Image analysis optimization for nanowire-based optical detection of molecules

Abstract

Semiconductor nanowires can enhance the signal of fluorescent molecules, thus significantly improving the limits of fluorescence detection in optical biosensing. In this work, we explore how the sensitivity can further be enhanced through “digital” detection of adequately spaced vertically aligned nanowires, employing single-emitter localization methods, and bright-field microscopy. Additionally, we introduce a systematic analysis pipeline aimed at harnessing this digital detection capability and evaluate its impact on detection sensitivity.

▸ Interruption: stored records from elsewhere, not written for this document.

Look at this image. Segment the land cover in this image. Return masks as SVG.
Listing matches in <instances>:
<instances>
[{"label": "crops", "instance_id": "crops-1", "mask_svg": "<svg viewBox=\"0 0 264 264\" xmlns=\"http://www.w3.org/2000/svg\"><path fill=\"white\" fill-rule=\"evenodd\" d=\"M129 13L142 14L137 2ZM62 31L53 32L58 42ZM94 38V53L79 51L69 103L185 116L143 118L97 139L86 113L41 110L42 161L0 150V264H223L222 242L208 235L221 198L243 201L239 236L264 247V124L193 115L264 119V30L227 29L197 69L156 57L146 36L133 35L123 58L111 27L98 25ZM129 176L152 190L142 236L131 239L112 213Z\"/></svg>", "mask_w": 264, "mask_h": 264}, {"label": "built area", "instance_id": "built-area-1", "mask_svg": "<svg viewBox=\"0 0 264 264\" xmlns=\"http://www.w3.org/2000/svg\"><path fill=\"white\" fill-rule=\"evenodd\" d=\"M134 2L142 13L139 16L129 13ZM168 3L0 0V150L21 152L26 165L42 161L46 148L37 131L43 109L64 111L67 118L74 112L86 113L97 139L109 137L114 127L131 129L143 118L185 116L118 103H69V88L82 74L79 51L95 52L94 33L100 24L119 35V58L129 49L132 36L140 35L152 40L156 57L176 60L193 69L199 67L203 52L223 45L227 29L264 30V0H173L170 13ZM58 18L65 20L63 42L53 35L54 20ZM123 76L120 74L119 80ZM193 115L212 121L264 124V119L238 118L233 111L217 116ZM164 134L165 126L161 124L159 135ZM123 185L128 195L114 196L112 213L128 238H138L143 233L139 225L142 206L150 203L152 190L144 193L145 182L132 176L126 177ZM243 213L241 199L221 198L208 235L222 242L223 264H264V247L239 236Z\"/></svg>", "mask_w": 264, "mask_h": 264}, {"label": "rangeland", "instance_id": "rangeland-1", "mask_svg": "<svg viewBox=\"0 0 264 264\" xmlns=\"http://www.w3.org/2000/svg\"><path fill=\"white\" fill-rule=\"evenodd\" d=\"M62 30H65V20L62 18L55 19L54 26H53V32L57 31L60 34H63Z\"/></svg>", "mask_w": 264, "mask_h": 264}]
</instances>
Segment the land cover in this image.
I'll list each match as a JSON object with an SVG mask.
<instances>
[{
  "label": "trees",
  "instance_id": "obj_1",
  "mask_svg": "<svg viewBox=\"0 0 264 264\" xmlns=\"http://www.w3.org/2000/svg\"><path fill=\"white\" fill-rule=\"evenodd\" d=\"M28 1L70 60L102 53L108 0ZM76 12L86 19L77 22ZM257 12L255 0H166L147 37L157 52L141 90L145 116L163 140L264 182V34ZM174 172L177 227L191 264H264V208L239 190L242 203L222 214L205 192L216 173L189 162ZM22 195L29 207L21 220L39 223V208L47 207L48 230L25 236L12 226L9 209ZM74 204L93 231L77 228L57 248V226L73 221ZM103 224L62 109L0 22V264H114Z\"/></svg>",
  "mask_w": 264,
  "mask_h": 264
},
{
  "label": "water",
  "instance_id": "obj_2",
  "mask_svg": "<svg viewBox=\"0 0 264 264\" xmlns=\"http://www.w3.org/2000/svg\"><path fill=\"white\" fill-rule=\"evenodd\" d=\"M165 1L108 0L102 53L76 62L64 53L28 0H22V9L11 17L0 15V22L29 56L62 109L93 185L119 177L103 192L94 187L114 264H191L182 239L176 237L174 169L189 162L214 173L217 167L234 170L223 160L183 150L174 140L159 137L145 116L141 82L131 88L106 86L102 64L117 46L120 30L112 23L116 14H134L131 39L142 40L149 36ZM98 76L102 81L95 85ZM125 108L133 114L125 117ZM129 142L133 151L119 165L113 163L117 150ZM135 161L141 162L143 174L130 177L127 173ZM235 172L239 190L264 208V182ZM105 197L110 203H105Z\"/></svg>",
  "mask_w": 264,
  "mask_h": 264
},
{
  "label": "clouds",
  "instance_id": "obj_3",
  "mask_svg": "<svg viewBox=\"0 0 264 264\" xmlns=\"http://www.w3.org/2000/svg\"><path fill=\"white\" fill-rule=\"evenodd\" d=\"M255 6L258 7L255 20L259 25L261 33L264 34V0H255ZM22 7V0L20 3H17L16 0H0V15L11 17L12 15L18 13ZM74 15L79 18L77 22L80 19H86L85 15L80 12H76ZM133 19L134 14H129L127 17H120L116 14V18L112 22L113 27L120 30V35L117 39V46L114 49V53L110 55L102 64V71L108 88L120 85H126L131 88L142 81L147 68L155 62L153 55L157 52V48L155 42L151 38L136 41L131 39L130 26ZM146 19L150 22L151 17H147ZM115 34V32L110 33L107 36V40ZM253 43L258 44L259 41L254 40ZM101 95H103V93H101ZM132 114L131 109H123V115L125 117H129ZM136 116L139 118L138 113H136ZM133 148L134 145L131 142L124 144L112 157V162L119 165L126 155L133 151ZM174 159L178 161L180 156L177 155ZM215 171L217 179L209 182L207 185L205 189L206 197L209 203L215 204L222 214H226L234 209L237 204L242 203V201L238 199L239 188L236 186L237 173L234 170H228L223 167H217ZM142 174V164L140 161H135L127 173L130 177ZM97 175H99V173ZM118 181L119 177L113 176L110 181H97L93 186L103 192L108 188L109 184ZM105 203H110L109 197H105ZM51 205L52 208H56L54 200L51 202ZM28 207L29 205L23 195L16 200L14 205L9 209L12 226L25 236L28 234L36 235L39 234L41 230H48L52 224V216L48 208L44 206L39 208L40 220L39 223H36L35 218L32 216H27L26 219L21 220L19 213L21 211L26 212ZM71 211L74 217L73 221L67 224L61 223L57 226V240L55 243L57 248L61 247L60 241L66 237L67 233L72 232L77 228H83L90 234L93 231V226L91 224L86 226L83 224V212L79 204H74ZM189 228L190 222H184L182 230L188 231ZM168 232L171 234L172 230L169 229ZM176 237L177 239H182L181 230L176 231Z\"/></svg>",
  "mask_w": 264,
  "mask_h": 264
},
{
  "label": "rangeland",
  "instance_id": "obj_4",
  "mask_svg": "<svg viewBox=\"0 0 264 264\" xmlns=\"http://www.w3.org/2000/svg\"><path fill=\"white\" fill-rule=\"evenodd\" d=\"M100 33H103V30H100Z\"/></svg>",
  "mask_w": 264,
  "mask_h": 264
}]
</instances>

Using a streptavidin-biotin assay, we demonstrate that single-emitter localization expands the dynamic range to encompass five orders of magnitude, enabling detections of concentrations ranging from 10 fM to 10 nM. This represents two to three orders of magnitude improvement in detection compared to methods that do not utilize single-emitter localization. We validate our analysis framework by simulating an artificial dataset based on numerical solutions of Maxwell’s equations. Furthermore, we benchmark our results against total internal reflection fluorescence microscopy and find, in time-resolved titration experiments, that nanowires offer higher sensitivity at the lowest concentrations, attributed to a combination of higher protein capture rate and higher intensity per single protein binding event. These findings suggest promising applications of nanowires in both endpoint and time-resolved biosensing.